UK car industry racing back as Jaguar sales rise

 
Marion Dakers

JAGUAR Land Rover smashed its annual sales record in 2013, helped by the soaring global demand for luxury British cars that has revived the fortunes of the UK motor manufacturing industry.

The company, which sells 85 per cent of its cars abroad, sold 425,006 vehicles last year, a rise of 19 per cent.

More than 348,000 Land Rovers were sold in the year, up 15 per cent, while 76,668 Jaguars left the showroom, or a whopping 42 per cent more than the previous year.

In China, the firm’s biggest market, sales were up 30 per cent to 95,000. JLR said it also had broken sales records in 38 countries including Russia, Brazil and Korea.
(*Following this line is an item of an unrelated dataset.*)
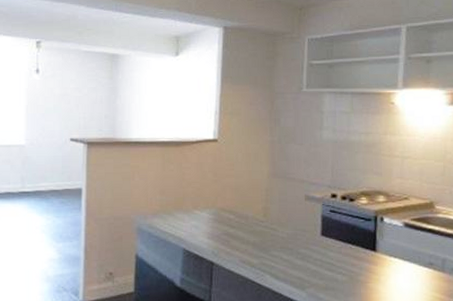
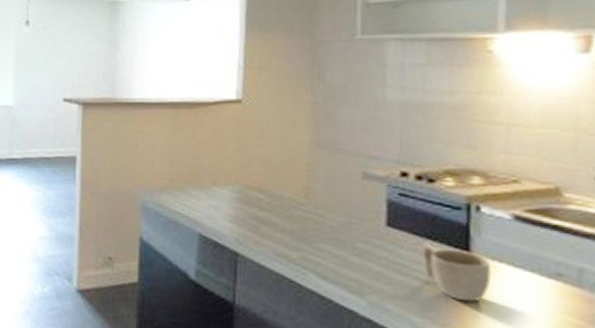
cup: none [344,246,389,288] -> present [421,242,491,302]

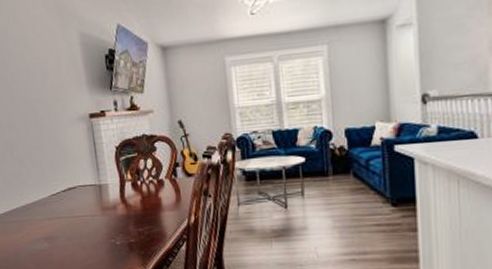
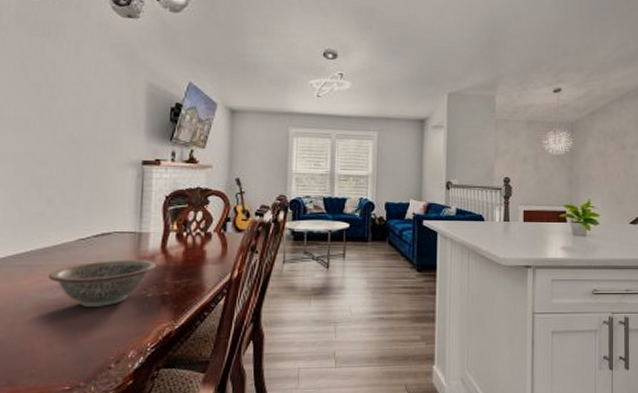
decorative bowl: none [34,210,119,255] -> present [48,259,156,307]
This follows Rolls-Royce Motor Cars’ announcement last week that China was now equalling the US as its largest source of sales.
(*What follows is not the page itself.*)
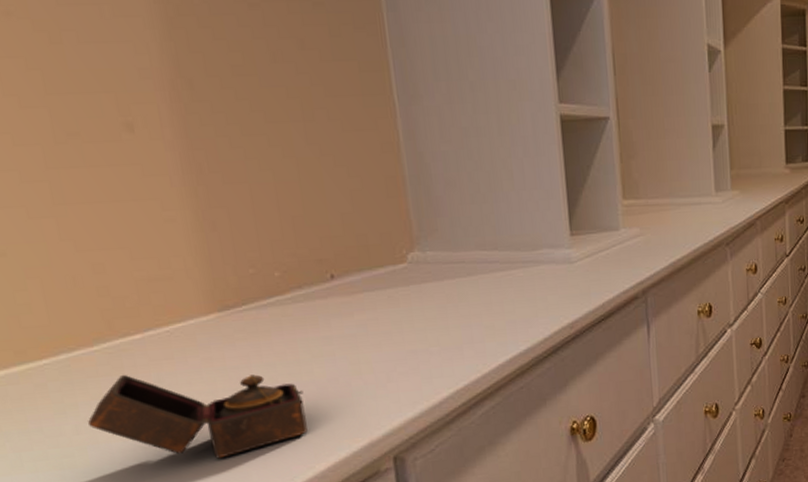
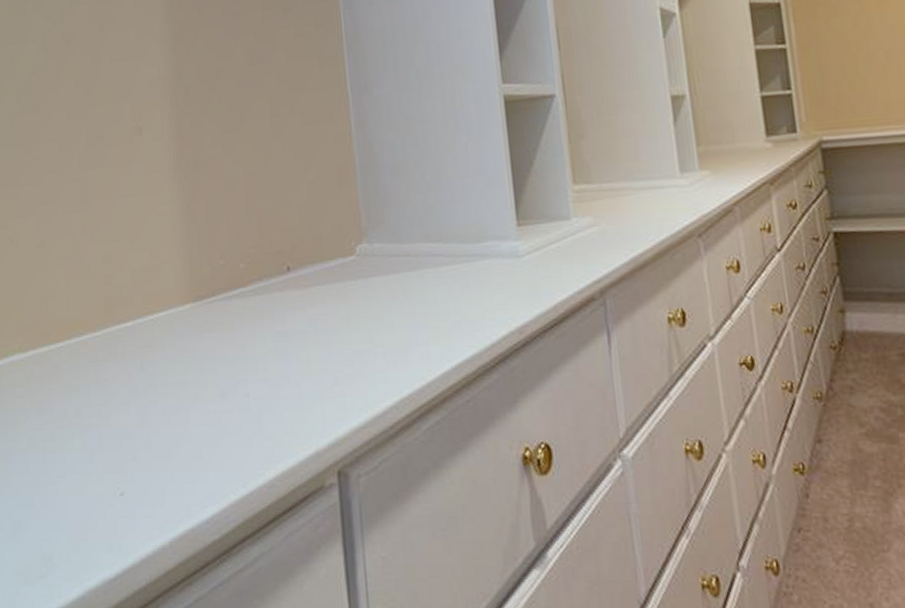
compass: present [88,374,308,459] -> none [86,360,260,455]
British motorists bought 14 per cent more cars bearing the Jaguar and Land Rover marques last year, outstripping a 10.8 per cent rise in the UK’s overall new car market.

JLR, owned by Indian conglomerate Tata since 2008 but based in Coventry, has bounced back from near bankruptcy over the last six years as new Range Rover models and growing clamour for the Jaguar range revived sales.
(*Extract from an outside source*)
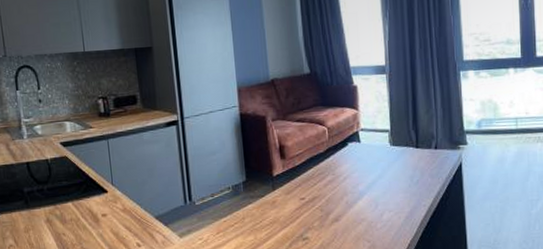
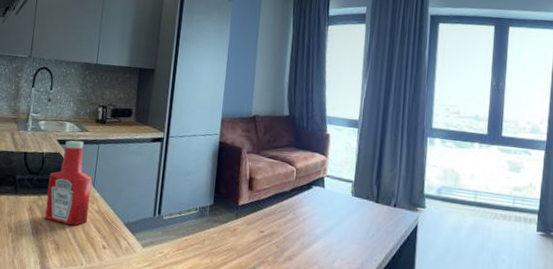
ketchup bottle: none [60,139,115,230] -> present [45,140,92,226]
Last month, JLR unveiled plans to build a new factory in Brazil to keep pace with demand from Latin America. It has also pledged to create 1,700 new jobs at its Solihull plant, as part of a £2.75bn spending package this year.

The Society of Motor Manufacturers and Traders predicted last week that Britain’s car factories will beat the production record set in the 1970s by 2017.

The industry group is set to publish 2013 production data on 23 January, with the figures expected to show that more than 1.5m cars were built in Britain, the highest level since before the recession and edging closer to the 1.92m vehicles made in 1972.

The UK car industry surpassed its all-time export record in 2012, with 1.2m vehicles shipped abroad, or 83 per cent of all cars made in the country.